UDART buses ply Bus Rapid Transit (BRT) roads designed to ease commuting for Dar es Salaam residents and thereby help in decongesting the city’s road network.
Although the BRT infrastructure belongs to the government, UDART is a joint venture between two partners – Usafiri Dar es Salaam (UDA) and UWAMADAR, a union of city commuter bus owners. The government, however, is a minority shareholder in UDA.
According to the contract, the monthly basic salary is Sh400, 000 while another Sh400,000 is in the form of various bonuses.
Additionally, the contract has a six-month probation period.
The drivers however are unhappy with the contingent bonus of Sh400,000, saying it is apparent that the company does not intent to fulfill this end of the bargain.
Drivers who, prior to joining UDART were with UDA, whose subsidiary is the one charged with enforcing the contracts, point out that a similar condition applied in their UDA contracts but add that not a single driver was ever paid a cent of the so-called bonus to date.

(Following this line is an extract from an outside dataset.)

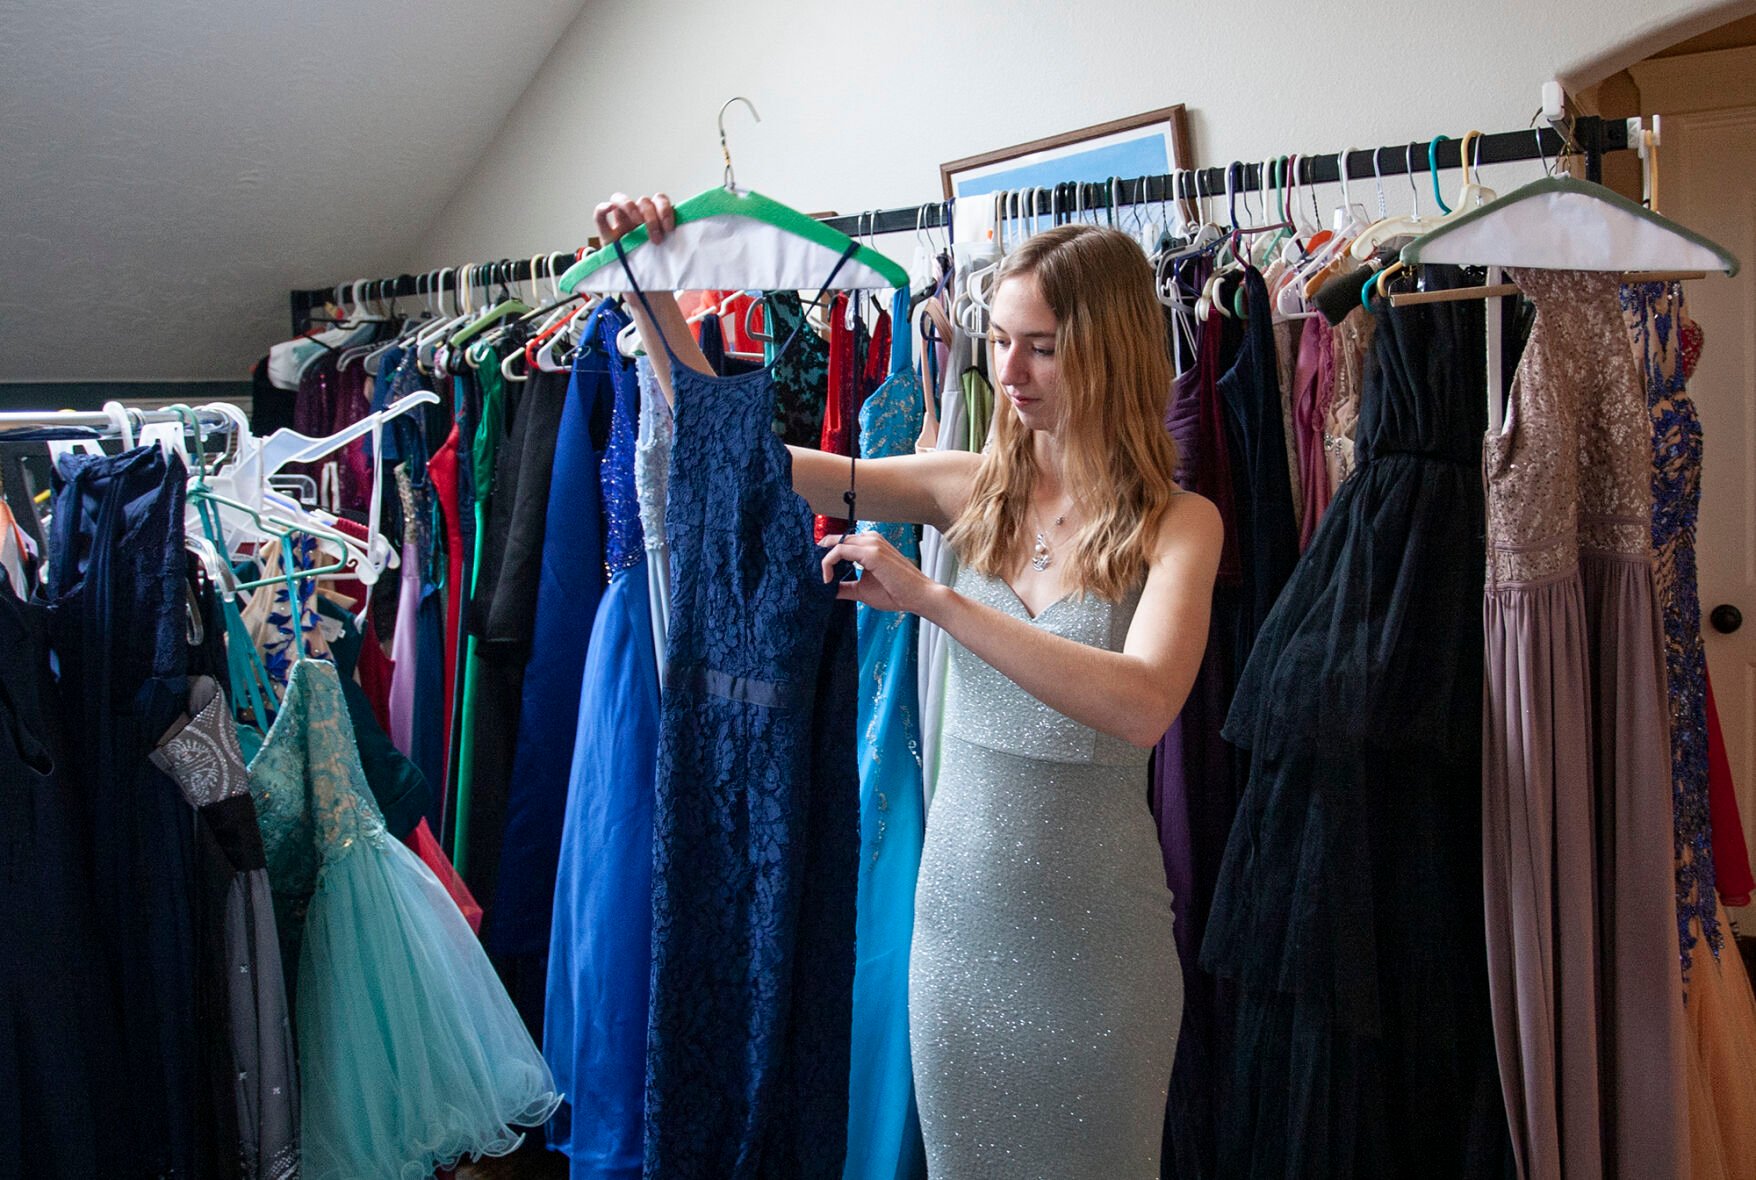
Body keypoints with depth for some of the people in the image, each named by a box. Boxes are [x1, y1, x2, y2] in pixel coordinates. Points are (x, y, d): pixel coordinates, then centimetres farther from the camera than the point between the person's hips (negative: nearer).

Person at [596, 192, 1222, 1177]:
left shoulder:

“UDA drivers were given contracts which showed that their monthly basic pay was Sh150,000 while Sh200,000 would be bonus. However, up to now no driver has ever been paid even a fraction of the promised bonus,” one of the drivers commented.
Moreover, drivers who talked to The Guardian this week claimed that these new terms were contrary to an earlier pledge by the UDA management which, according to them, the monthly basic pay was to have been Sh800,000 and not Sh400,000 as currently spelt out in the contracts.

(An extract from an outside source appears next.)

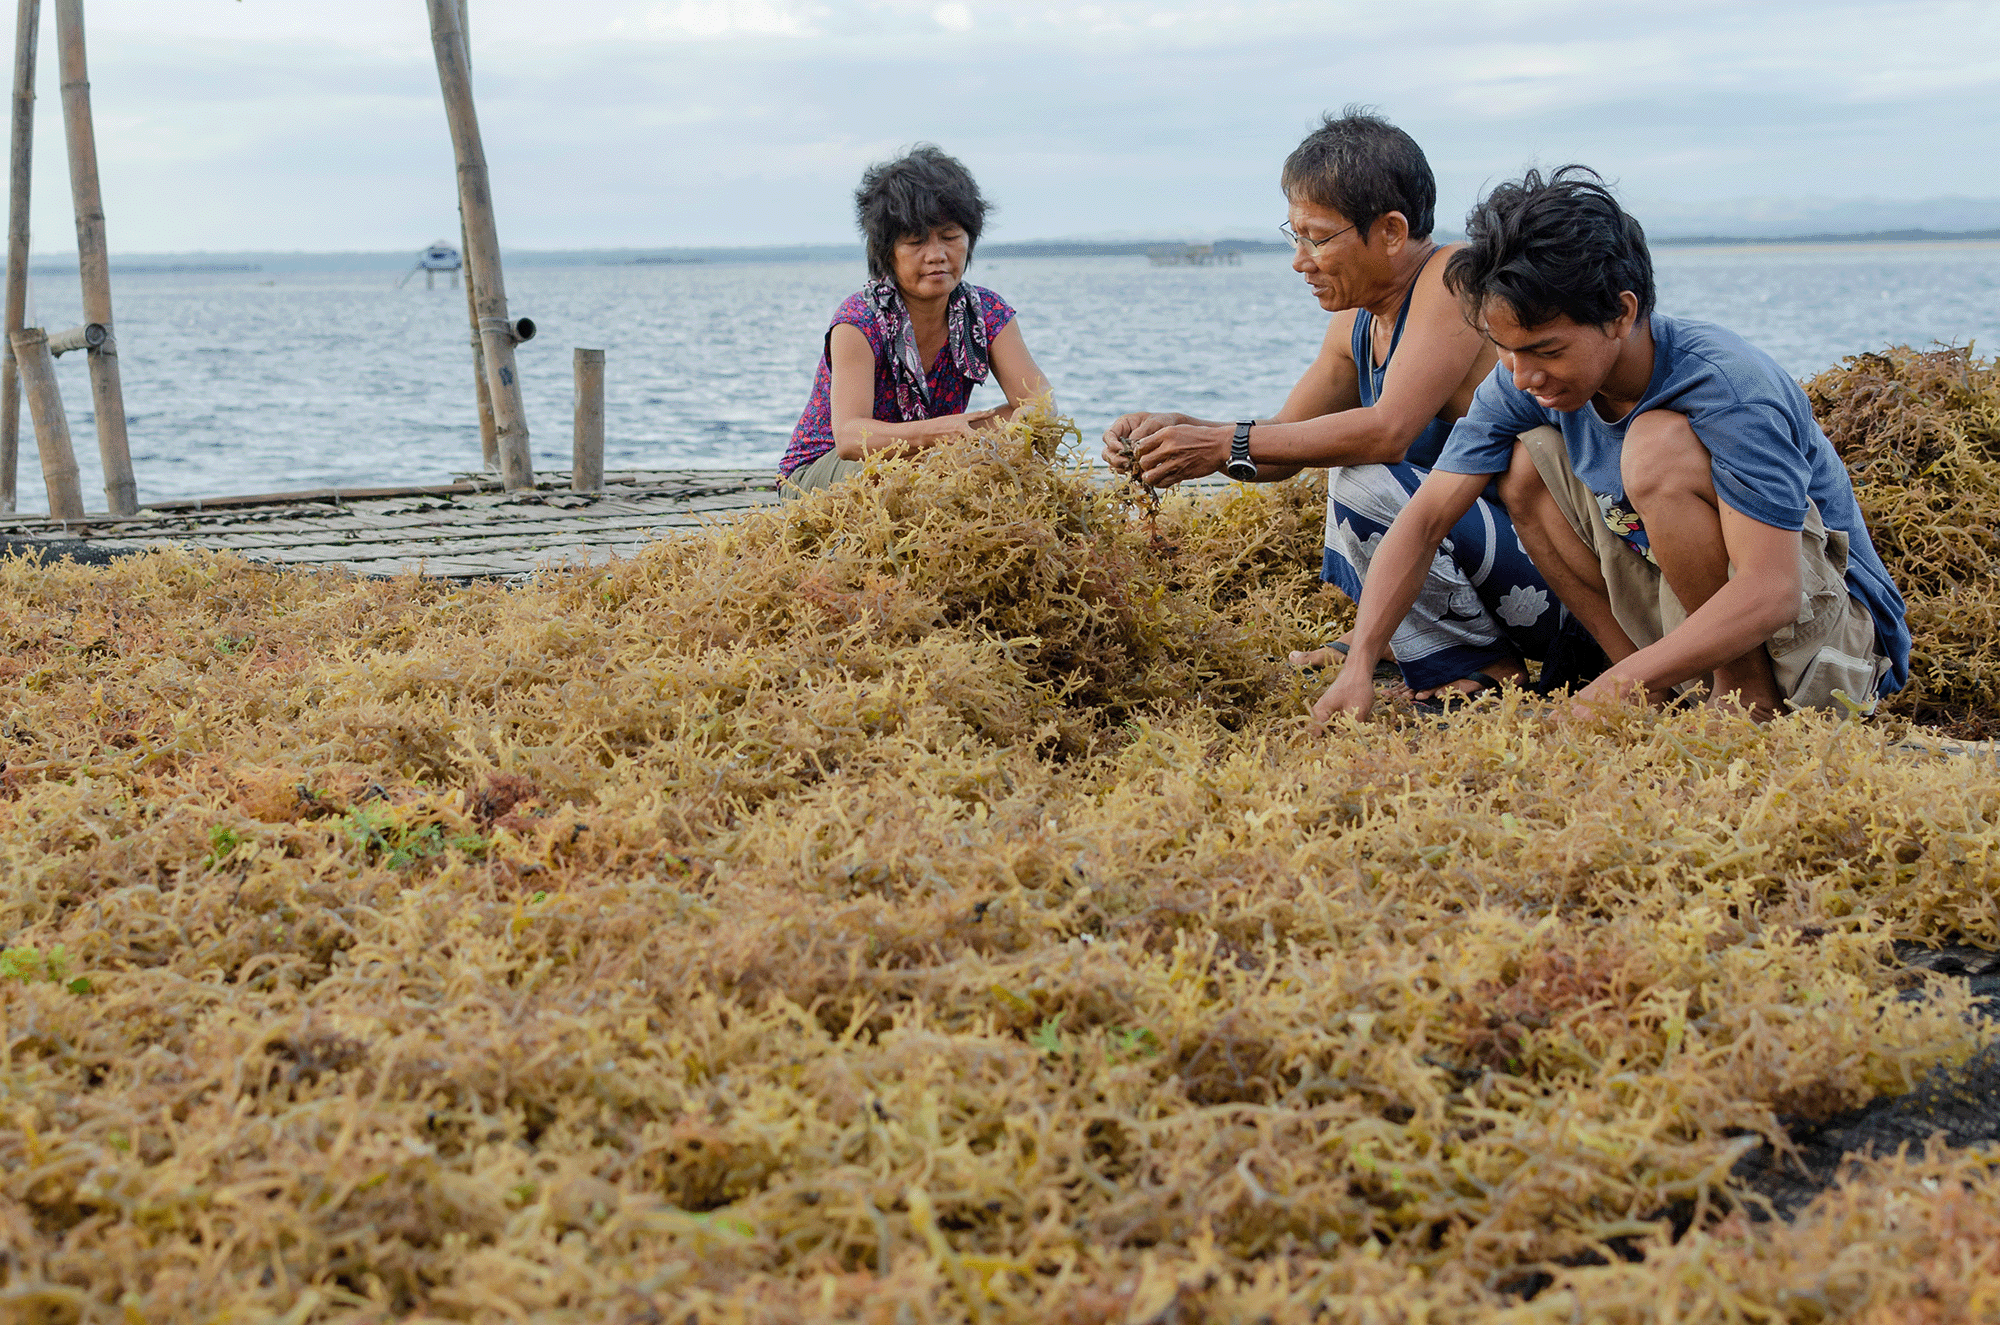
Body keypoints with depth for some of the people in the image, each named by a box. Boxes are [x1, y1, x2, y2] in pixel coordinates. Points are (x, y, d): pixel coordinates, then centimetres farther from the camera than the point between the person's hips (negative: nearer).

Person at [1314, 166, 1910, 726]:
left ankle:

They say that they have been given a raw deal and call for President John Magufuli’s intervention to enable them get decent job contracts which do not pose a threat to their employment.
The contracts also direct drivers to have defensive driving skills that will help them avoid minor accidents. This, according to one of the terms of the contract, attracts 30 points which are worth Sh120,000 in cash bonus.
“Drivers should drive in a way that saves fuel to get five points on every litre of fuel saved in order to get a maximum of 10 points that attract a Sh40,000 bonus,” the contract reads in part.
UDART drivers who spoke to The Guardian raised concern, saying the stipulated conditions were so many and rigid that they aimed at one objective: To deny them the bonus.
“We are very disappointed and dissatisfied because a Sh400,000 monthly salary after deductions is very little compared to rigors of our job,” the UDART drivers said.
The contracts also stress punctuality on their routes from one stop to another.
There should not be delays or earlier departures than the designated time of five minutes. Punctuality will attract a Sh100,000 bonus.
Others driver responsibilities in the contracts involve cleanliness of the bus (Sh60,000 bonus).
“A driver who fails to meet the provisions of the contract will have his probation extended to three months or be relieved of his duties” reads the contract in part.
However, the drivers have demanded to have a word with the government, especially regarding the directive in the contract which requires them to surrender their original driving licences to the company’s management.
They question the legality of their employer to force them to surrender their licences, arguing that the document was their personal property.
“Submitting our original driving licences to the employer will make it hard for us to drive other vehicles while off duty,” John Isaac (not his real name) said.
The drivers have also expressed apprehension about the duration of the contracts, saying it was quite different from the job advertisement in said that they were to be employed on a permanent basis, but the term had abruptly been changed to one-year contracts.
The story about the plight UDART drivers were facing was first broke by our sister paper, Guardian on Sunday, last Sunday. Following publication of the story the UDART management hurriedly issued them with employment contracts. Prior to that they had been serving as casual workers being paid a Sh10,000 daily wage.
On Monday UDART Managing Director David Mgwasa told a press conference in Dar es Salaam that a driver’s salary would be divided into two areas.
“Sh. 400,000 will be the basic salaries and the remaining Sh.400,000 will be paid as bonus according to one’s performance,” he had said.
The drivers had however faulted Mgwassa’s statement, pointing out that a similar promise had been given by the UDA management to its new drivers some few years back, but the pledge had never been fulfilled.